Monday, August 6, 2012

Sex and the Cinema


I'm becoming quite fascinated by the role of the mass media in shaping and changing culture and beliefs. The above scene is taken from a delightful Italian movie called Cinema Paradiso. It charts the rise and demise of a local cinema in an Italian town. In the classic scene above, a Priest goes to the cinema to watch a movie and rings a bell to make it known to the projectionist that a scene has arrived which could injure his purity. The projectionist duly acknowledges this and censors the scene.

Of course, the scene makes the Priest look a bit ridiculous because, after all, 'its only a kiss'. It's all too easy for us to forget, however, that public standards of decency and modesty were very different to those of today. Purity was esteemed, or at least valued, the Church's place in society then more secure. The film tells well the story of cinema and how the media has been a vehicle over the course of the recent past, to mollify,  modify, loosen or change public attitudes to sex and sexuality among other issues.

There's something rather prophetic about the Catholic priest ringing the alarm bell over scenes which could injure purity and lead souls astray, even when they appear innocuous, certainly in the movie and for our sex-soaked modern media reality. The longer the film goes on, the more debauched become the films shown and the behaviour of those in the cinema. Soon enough the town cinema has become a semi-brothel with young men masturbating over a Hollywood starlet, the town bike taking men into a back-room for sex and couples discreetly shagging in the noisy, sweaty, smoke-filled movie theatre. By the end, the town watch it being demolished, its work, in a sense, done. By that time, people have video players and can watch movies at home on TV.

What started out as a place of light entertainment quickly degenerates into something else, the Devil taking something good and twisting it into something contrary to good. Then, you fast forward to today, in 2012, when sex and sexuality are discussed, portrayed and even The Archers (The Archers, for Heaven's sake - it's a radio drama!) receives criticism for being too racy. You hear that children are growing up addicted to internet porn, the cat well and truly out of the bag.

Part of the liberal agenda over the past two centuries has been about the destruction of taboo and the flourishing of sex and sexuality in the public sphere. Hollywood has been and still very much is a driving force, a catalyst in releasing the glorification of unbridled sex and sexuality in the West, divorced, as it near always is, from the sacred union of marriage. If Hollywood tries to make a film about marriage, it would be about a marriage that breaks up because of a steamy adulterous affair because the sex is just so much more exciting and better than in a marriage. How will Hollywood tackle 'gay marriage', I wonder? Loads of Hollywood actors are in favour of gay marriage, of course, but few big names seem to want to damage their own reputations, careers or finances by speaking honestly of their real attraction.
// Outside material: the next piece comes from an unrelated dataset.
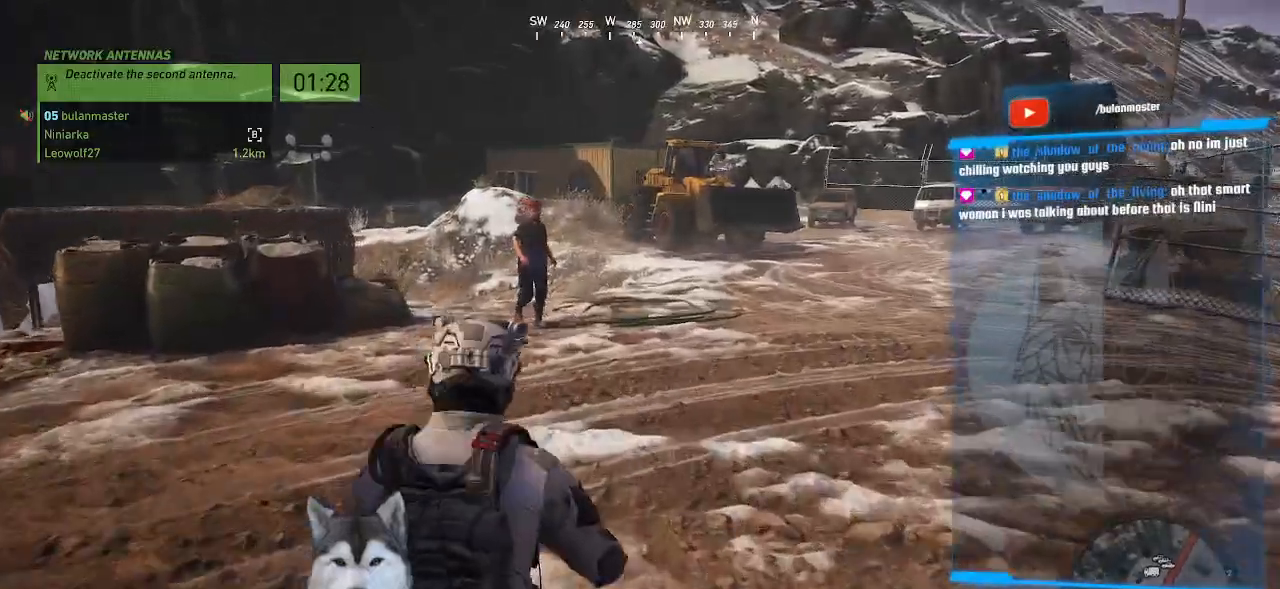
Gameplay with keyboard and mouse; each line is a JSON object with the keys and mouse buttons held at the frame after it. "events" lists presses ("down") and releases ("up") of ".", "/", "0", "1", "2", "3", "4", "5", "6", "7", "8", "9", "a", "alt_l", "alt_r", "b", "backslash", "backspace", "c", "caps_lock", "comma", "ctrl_l", "ctrl_r", "d", "e", "equals", "f", "g", "h", "i", "j", "k", "l", "lbracket", "m", "minus", "n", "o", "p", "q", "quote", "r", "rbracket", "return", "s", "semicolon", "shift_l", "shift_r", "space", "t", "tab", "tilde", "u", "v", "w", "x", "y", "z", "mouse_left", "mouse_wheel" and "mouse_right" between this image and that frame as [ms after this image, input, new state], when the widget could be followed in between. "mouse_left", "mouse_wheel", "mouse_right" = the "left", "wheel", "right" buttons of the "mouse" list. No other keys are recorded. "wheel" means that the mouse wheel is clicked or scrolled. Not read: mouse_move.
{"keys": ["w"], "mouse": []}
We're so far gone in the sexual revolution - who knows what phase we are currently in and where it will end? - that we often think of it as something that just happened. We think it was something that was bound to happen because sex is so bound and and rooted in our human nature. But that cannot be true because marriage and the family has served humanity so well in terms of real happiness for so long. The revolution that has led us to where we are today - with the Church pilloried and despised - didn't take place in a vacuum. The public in the West has been bombarded by sex and had its attitudes to it changed by a steady stream of images, video, visuals, sounds, music, cinema, books, TV programmes and now internet sites. Watching Cinema Paradiso, I was reminded that public attitudes to sex and sexuality, morality, public decency and the rest were changed dramatically by a powerful force in society, in which cinema had its place. The Mass Media. The media is now so all pervasive that were society to reject it entirely, you wonder what any State would do.